テネシー州のハイウェイパトロールはその後、運転手がどのような状態だったかを調べるために、エアバッグコントロールモジュール(ACM)のデータを調査した。ACMは、事故車両のおおよその速度、ブレーキ、スロットルの量などを記録し、そのデータは運転者が飲酒運転をしていたことを証明したり、事故に至るまでコントロールされていたかどうかを調べるために利用される。

エアバッグモジュールは通常、事故前の数秒間と事故の瞬間のデータを記録し、それ以外の情報はすべて消去されるという。

結果的に、この事故のドライバーは起訴を免れたが、連邦政府や地方自治体の法執行機関にフォレンジックデータを提供するBerlaの創業者のベン・ルメールによると、ACMは、車内で起こっていることを記録する数多くのモジュールのひとつにすぎないという。

*作業項目 A*:
下記の保存データ記録を、一行も漏らさずすべて書き写してください。画像は含めないでください。

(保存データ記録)
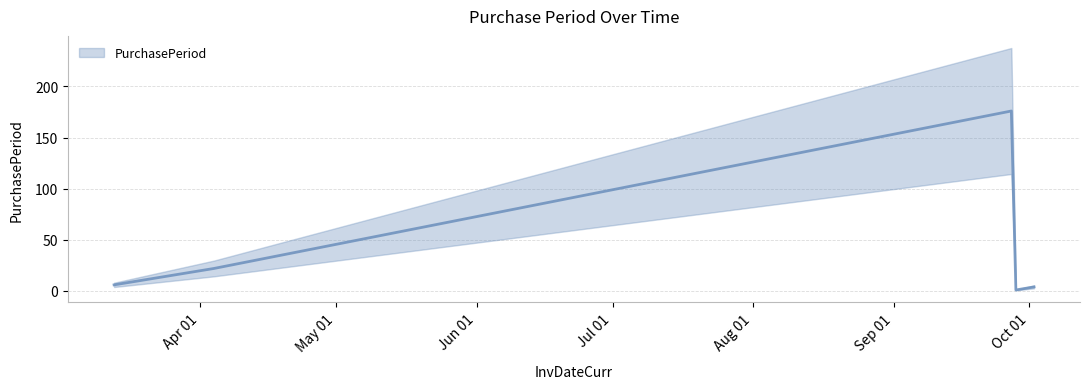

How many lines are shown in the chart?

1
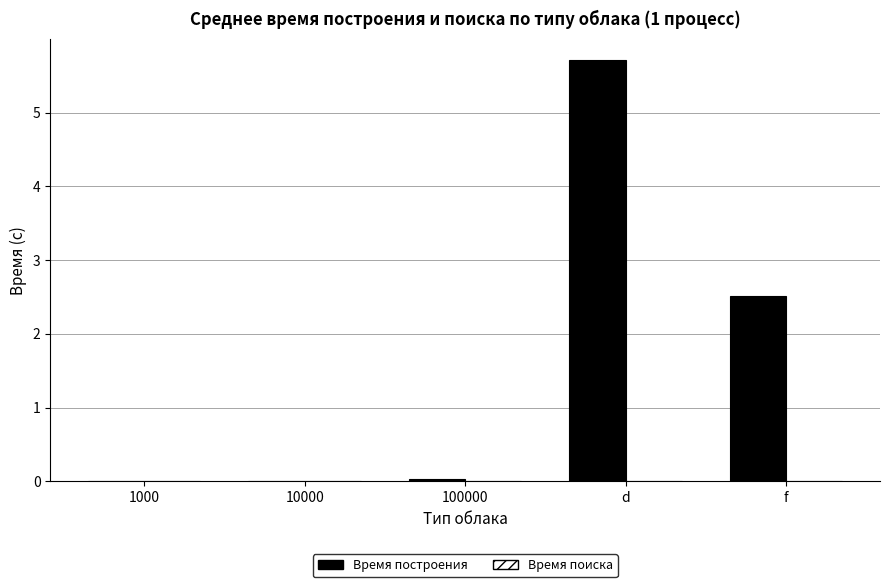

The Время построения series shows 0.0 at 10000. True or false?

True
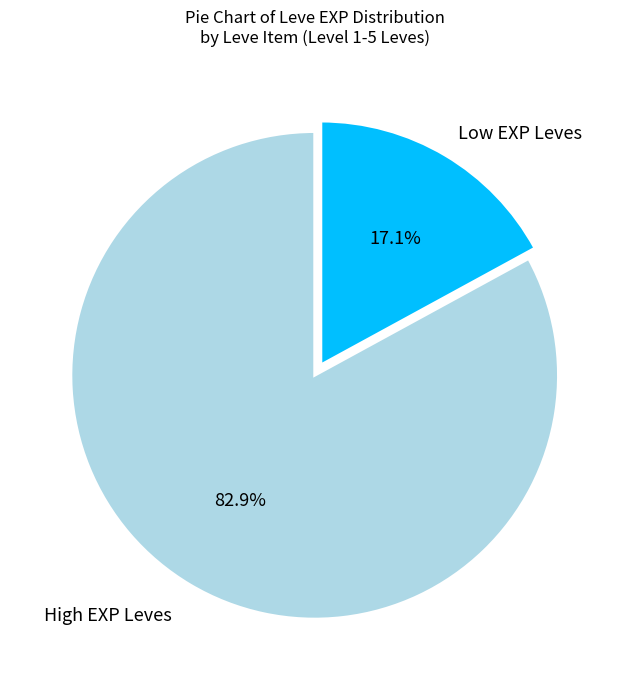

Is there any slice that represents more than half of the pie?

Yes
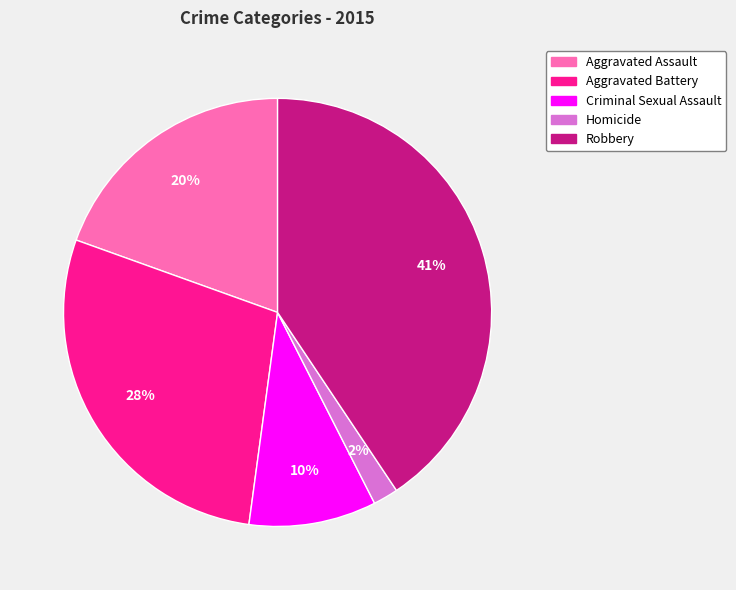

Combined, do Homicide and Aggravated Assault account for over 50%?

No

*作業項目 B*:
掲載本文によれば、エアバッグモジュールは通常どの時点のデータを記録しますか。

*作業結果 A*:
How many lines are shown in the chart?

1

The Время построения series shows 0.0 at 10000. True or false?

True

Is there any slice that represents more than half of the pie?

Yes

Combined, do Homicide and Aggravated Assault account for over 50%?

No

*作業結果 B*:
事故前の数秒間と事故の瞬間のデータです。